BYU edged San Diego State last week (partially because Chris Miles got in the post, went on his LDS mission, and came back to the post without a travelling violation) to stay perfect in conference play. BYU also took care of business at home against UNLV, both of which are games New Mexico lost.
Jimmer Fredette has been the MWC Player of the Year all season long, highlighted by his 49 point performance at Arizona. Fredette is a fantastic three-point shooter, but as the Cougar’s leading scorer, may find a tough defense against Alford’s team. In 13 home games this year, the only times that a team’s leading scorer had more than their average points were Cal’s Jerome Randle and UNLV’s Tre’Von Willis. In fact, Leading scorers average more than 4 points fewer than their average in Albuquerque this year.

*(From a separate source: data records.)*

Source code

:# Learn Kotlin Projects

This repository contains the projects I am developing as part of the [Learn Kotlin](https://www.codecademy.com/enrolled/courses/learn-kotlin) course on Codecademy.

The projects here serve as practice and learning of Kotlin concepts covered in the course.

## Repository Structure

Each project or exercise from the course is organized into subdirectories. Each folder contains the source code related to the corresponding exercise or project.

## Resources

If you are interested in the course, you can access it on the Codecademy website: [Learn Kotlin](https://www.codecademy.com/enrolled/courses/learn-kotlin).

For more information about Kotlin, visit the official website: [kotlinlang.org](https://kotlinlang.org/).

I think Steve Alford would be happy keeping Fredette to less than 16 points.
Keying on Fredette would allow for other shooters to open up, which the Cougars have a surplus of. Jackson Emery, Jonathan Tavernari and freshman Tyler Haws are all capable of shooting lights out, which is part of the reason that BYU’s 41.6% from downtown is good for 6th best in the nation. Although Kendall Wallace proved that threes can come in bundles in the Pit, New Mexico has only allowed 29.2% 3-pt shooting at home this year.

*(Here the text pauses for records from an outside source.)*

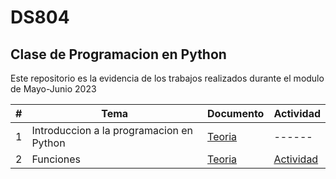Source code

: # DS804
## Clase de Programacion en Python

Este repositorio es la evidencia de los trabajos realizados durante el modulo de Mayo-Junio 2023

| # |Tema|Documento|Actividad|
|---|----|---------|---------|
|1|Introduccion a la programacion en Python|[Teoria](https://github.com/Martin-Vg/DS804/blob/main/TeoriaDeClases/Clase%201.pdf)|------|
|2|Funciones|[Teoria](https://github.com/Martin-Vg/DS804/blob/main/TeoriaDeClases/Clase%202.pdf)|[Actividad](https://github.com/Martin-Vg/DS804/blob/main/Clase%202/fibonacci.py)|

As the Aztecs proved on Saturday, BYU’s weakness is their inside game. The Cougars don’t have a single player averaging 5 rebounds a game, while the Lobos have three. Here are the comparisons between two most prominent inside players for each team:
Brown & Hardeman, UNM: 40 mpg, 11.7 ppg, 9.3 rpg
Miles & Hartsock, BYU: 39.6 mpg, 12.5 ppg, 8.4 rpg
This excludes BYU freshman Brandon Davies, who averages 6 points and three rebounds in 13 minutes per game. Interestingly enough, Tavernari, Emery and Haws all average between 4-5 rebounds per game, which is more than Miles’ 3.7 per game. This means that BYU has good rebounders all around. On the other hand, New Mexico has Hobson and Martinez, both of whom average more rebounds than any Cougar, and neither of which are post players.
This game makes for many interesting matchups. If Alford decides to take advantage of the inside with Brown and Hardeman, the defense will struggle to guard BYU’s shooters. Or will Alford decide to go all defense and play small ball with McDonald, Garth, Gary and Fenton?
Even if New Mexico wins they will be a game behind BYU in Conference play, but would still have a chance to catch them with both teams still making a trip to Las Vegas. What a win would do for the Lobos is bolster their RPI and help their seeding cause in the NCAA Tournament, the selection committee looks highly upon those who went 4-0 against ranked teams.